Byzance
passerelle de bois, large d’une coudée, qui entourait le toit de la loge impériale. Il continua de reculer jusqu’au bord même de cette passerelle précaire. Le toit de tuiles tombait en pente vers les gradins de pierre, cinquante coudées plus bas. Mar regarda vers le bas et hésita. Puis il avança avec précaution.
Haraldr se balança et regarda le vide par-dessus son épaule. Il s’aperçut qu’il perdait l’équilibre et il plongea vers l’avant pour ne pas basculer dans la mort. Sa poitrine heurta la passerelle et ses mains s’agrippèrent. Il s’aperçut qu’il avait perdu son courage et son épée.
L’épée de Haraldr tomba sur les gradins avec un bruit de cloche dans le lointain. Mar continua d’avancer, un rire mauvais sur ses lèvres. Il s’arrêta à bonne distance pour trancher le cou qui s’offrait ainsi sur cet échafaud.
— Norvège, dit Mar, tu vas avoir une fin digne de toi : le nez dans la poussière. Odin te crache dessus, petit lâche…
Il souleva son épée.
Le bras de Haraldr jaillit et saisit la botte de Mar. La lame de Mar siffla devant son visage. Mar souleva un pied et battit des bras dans un effort désespéré de rétablir son équilibre. Il bascula sur le côté et Haraldr put s’accroupir. Il surprit le regard étonné des yeux bleus de Mar à l’instant où celui-ci tomba à la renverse sur les tuiles et se mit à glisser vers la corniche du toit.

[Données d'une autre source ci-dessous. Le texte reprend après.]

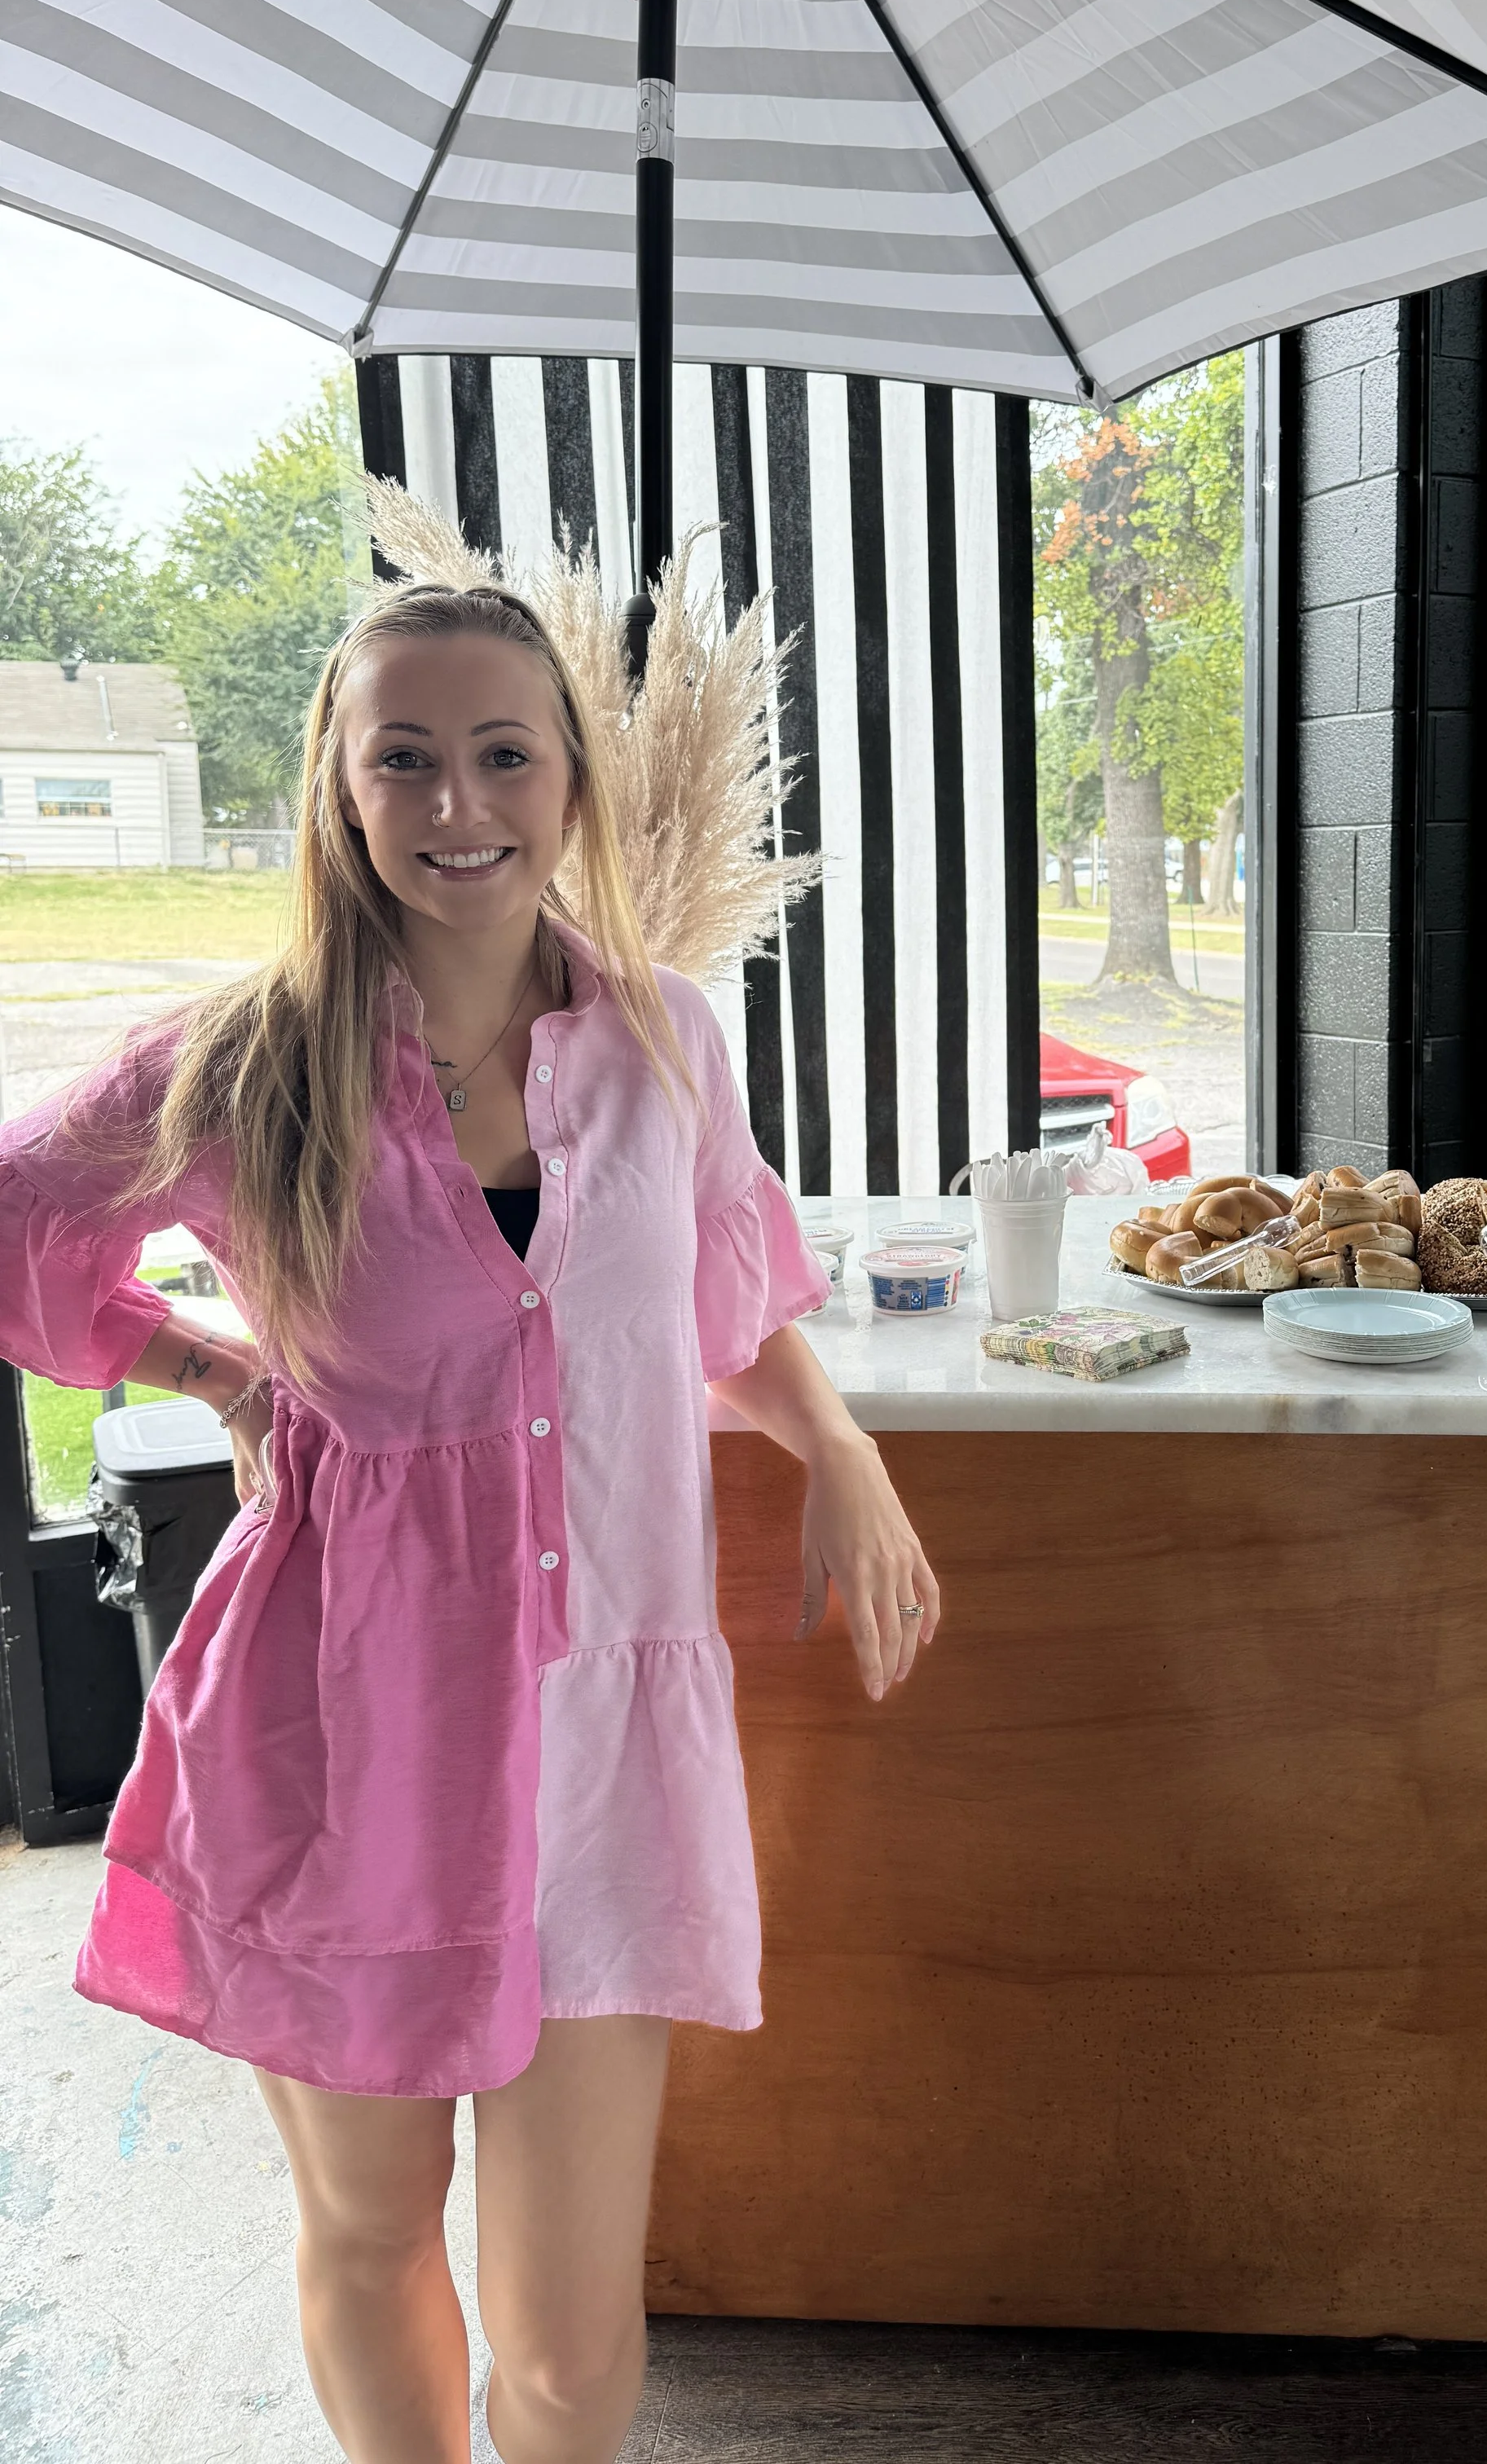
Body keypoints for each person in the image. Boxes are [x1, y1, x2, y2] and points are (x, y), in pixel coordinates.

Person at [0, 583, 939, 2464]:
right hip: (345, 1738)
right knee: (363, 2226)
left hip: (603, 1747)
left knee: (578, 2334)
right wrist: (216, 1373)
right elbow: (24, 1225)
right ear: (340, 796)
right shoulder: (249, 1063)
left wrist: (839, 1442)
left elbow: (726, 1302)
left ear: (571, 780)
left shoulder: (662, 1038)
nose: (458, 801)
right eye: (404, 757)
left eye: (504, 751)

L’épée de Mar tinta à son tour sur la pierre des gradins. Ses jambes avaient déjà dépassé la corniche quand il put se retourner sur le ventre. L’élan continua de l’entraîner. Ses yeux glacés brillèrent au moment où sa tête disparut. Ses mains énormes s’agrippèrent à la corniche. Et elles ne disparurent pas. Il resta suspendu ainsi, pareil à un étrange drapeau humain, les bras tendus, tout le corps en suspens dans le vide.

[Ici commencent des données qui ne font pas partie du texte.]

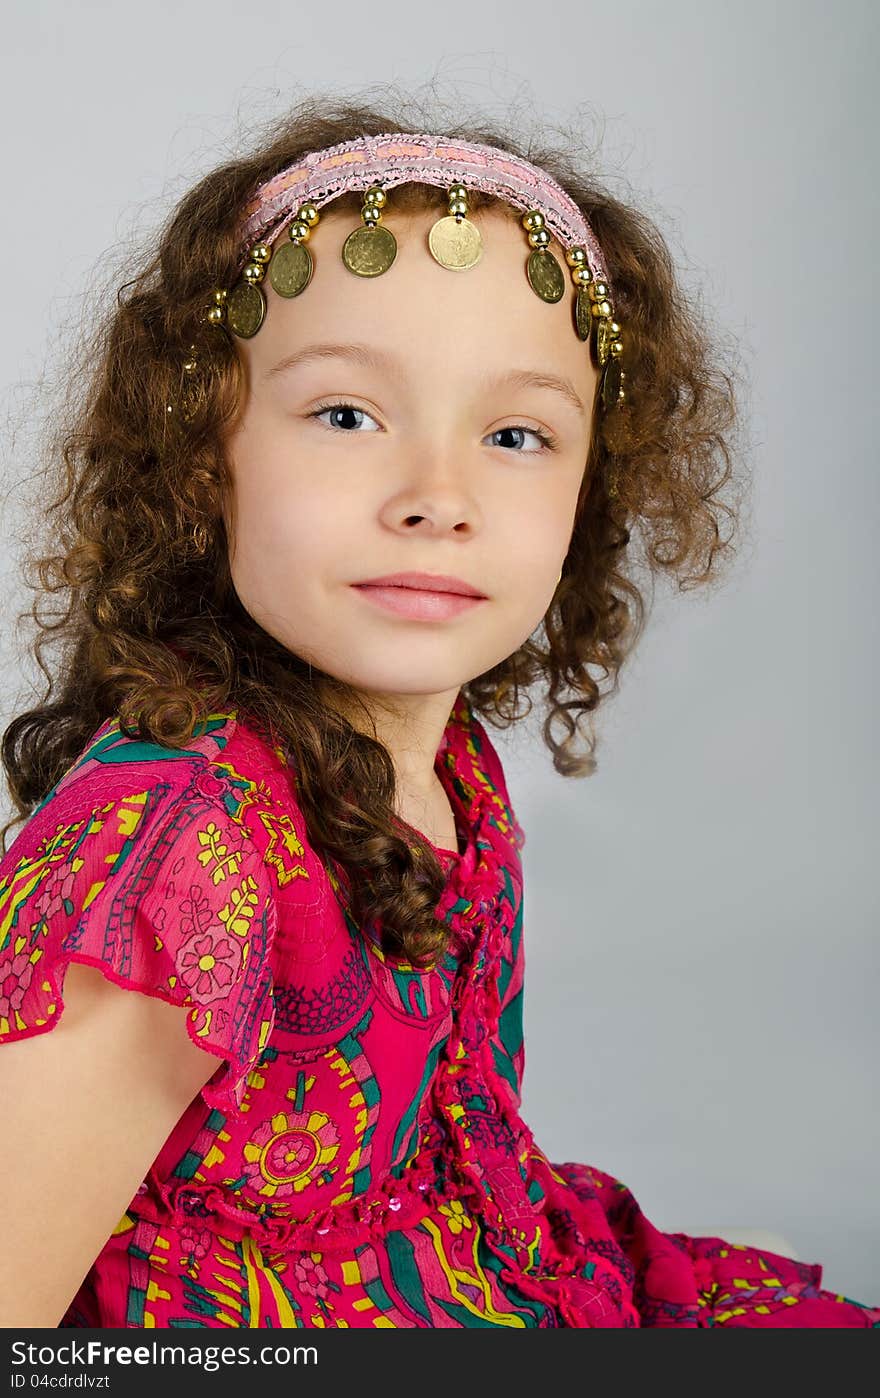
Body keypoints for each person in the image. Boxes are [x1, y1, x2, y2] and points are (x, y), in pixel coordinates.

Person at [0, 99, 876, 1330]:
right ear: (206, 456)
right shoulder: (176, 852)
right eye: (347, 415)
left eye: (516, 434)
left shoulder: (439, 761)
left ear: (589, 490)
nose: (438, 498)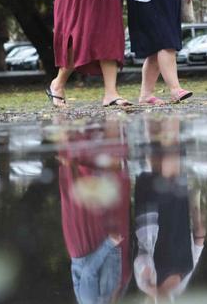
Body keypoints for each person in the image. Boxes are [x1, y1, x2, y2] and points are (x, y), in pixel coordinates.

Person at [58, 121, 132, 304]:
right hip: (109, 242)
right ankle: (110, 116)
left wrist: (109, 244)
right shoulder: (114, 298)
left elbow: (89, 273)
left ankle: (62, 112)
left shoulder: (90, 302)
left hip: (87, 244)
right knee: (112, 178)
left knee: (79, 175)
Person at [134, 117, 205, 301]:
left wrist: (154, 294)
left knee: (157, 152)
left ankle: (157, 110)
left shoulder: (147, 284)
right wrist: (196, 215)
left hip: (154, 213)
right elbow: (198, 244)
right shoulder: (181, 287)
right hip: (177, 211)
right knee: (168, 151)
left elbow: (141, 261)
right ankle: (167, 111)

Haraldr s’agenouilla sur la passerelle et attendit. Il regarda vers le nord : l’armée de l’Étoile bleue s’était emparée des gradins les plus élevés du stade. Les sièges au-dessous étaient occupés par un public de cadavres. Sur la piste, les artisans en rangs serrés, lances hautes, cris jaillissant de leurs gorges, se préparaient à renforcer l’attaque du Palais. Ils firent silence, leur attention concentrée sur le drame étrange qui se déroulait au-dessus d’eux. Bientôt toutes les têtes du stade se retournèrent vers le toit de la loge impériale. Et les mains de Mar demeuraient toujours accrochées à la corniche.

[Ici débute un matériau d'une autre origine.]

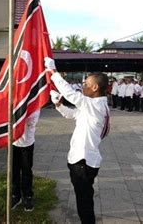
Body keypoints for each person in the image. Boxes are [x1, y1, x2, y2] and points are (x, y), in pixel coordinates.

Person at [45, 57, 110, 223]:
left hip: (83, 161)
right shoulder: (92, 106)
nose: (83, 86)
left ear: (95, 87)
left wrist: (53, 72)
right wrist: (59, 105)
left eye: (86, 84)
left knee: (84, 203)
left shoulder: (95, 105)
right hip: (81, 159)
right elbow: (72, 114)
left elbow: (71, 94)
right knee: (84, 199)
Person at [11, 110, 40, 212]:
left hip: (27, 142)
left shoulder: (34, 103)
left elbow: (32, 122)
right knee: (14, 170)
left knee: (26, 170)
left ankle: (28, 196)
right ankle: (15, 195)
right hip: (14, 141)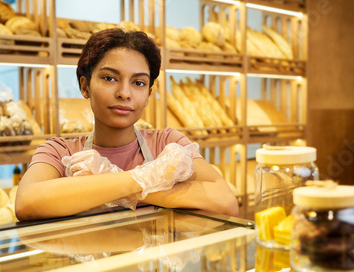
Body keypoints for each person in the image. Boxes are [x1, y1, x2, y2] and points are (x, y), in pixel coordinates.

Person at [15, 28, 239, 221]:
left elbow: (225, 202)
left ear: (149, 95)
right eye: (109, 78)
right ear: (85, 86)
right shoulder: (60, 151)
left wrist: (110, 180)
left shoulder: (167, 143)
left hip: (154, 271)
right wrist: (147, 179)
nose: (124, 93)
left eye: (138, 83)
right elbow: (27, 203)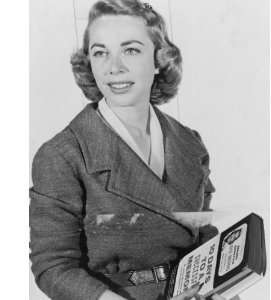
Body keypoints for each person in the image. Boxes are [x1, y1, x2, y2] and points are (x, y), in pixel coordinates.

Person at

Le cri n’eut rien d’humain : ce fut comme si le dernier dragon, avec ses entrailles noires éventrées, permettait aux cadavres qu’il avait dévorés de hurler leur rage de mourir. Les mains de Mar se crispèrent et Haraldr vit la tête – non pas la tête de Mar, mais celle du loup, du dragon, la peau aussi sombre que le sang d’un mort – , s’élever lentement au-dessus de la corniche. Les bras puissants de Mar hissèrent son buste entier au-dessus de la ligne du toit. Il passa une jambe par-dessus la corniche. Le démon était remonté de l’abîme, et la faveur d’Odin se peignait sur ses traits.
Haraldr en fut terrifié au-delà de toute terreur. Les yeux de Mar étaient devenus rouges comme s’ils baignaient dans le sang. Haraldr se sentit attiré vers eux par une fascination redoutable, paralysé. Mar était un destin que l’on ne pouvait pas tuer.
— Saute ! gronda Mar avec la voix hachée de la bête. Saute avant que je ne te déchire la gorge avec mes dents. Saute.
Mar remonta lentement la pente dangereusement inclinée du toit, comme si même la pesanteur était soumise à la Rage. Il parvint presque à saisir la passerelle puis il glissa de nouveau en arrière.
— Non ! Non ! hurla Halldor.
Il regarda, horrifié, Haraldr tendre la main à Mar. Les hommes de Mar empêchèrent Halldor et Ulfr de monter sur la passerelle, et une bagarre éclata.
La poigne de Mar le saisit comme un coup de tonnerre, et Haraldr comprit qu’Odin avait renvoyé Mar pour régler la question une fois pour toutes. Il hissa Mar sur la passerelle. Ils se redressèrent en même temps. Mar était à une coudée de lui et son haleine avait la puanteur d’un mangeur de charogne. Tout son visage se tordait comme si des centaines de ficelles avaient été attachées à sa peau par un marionnettiste démoniaque. Ses mains tremblantes s’avancèrent vers le cou de Haraldr.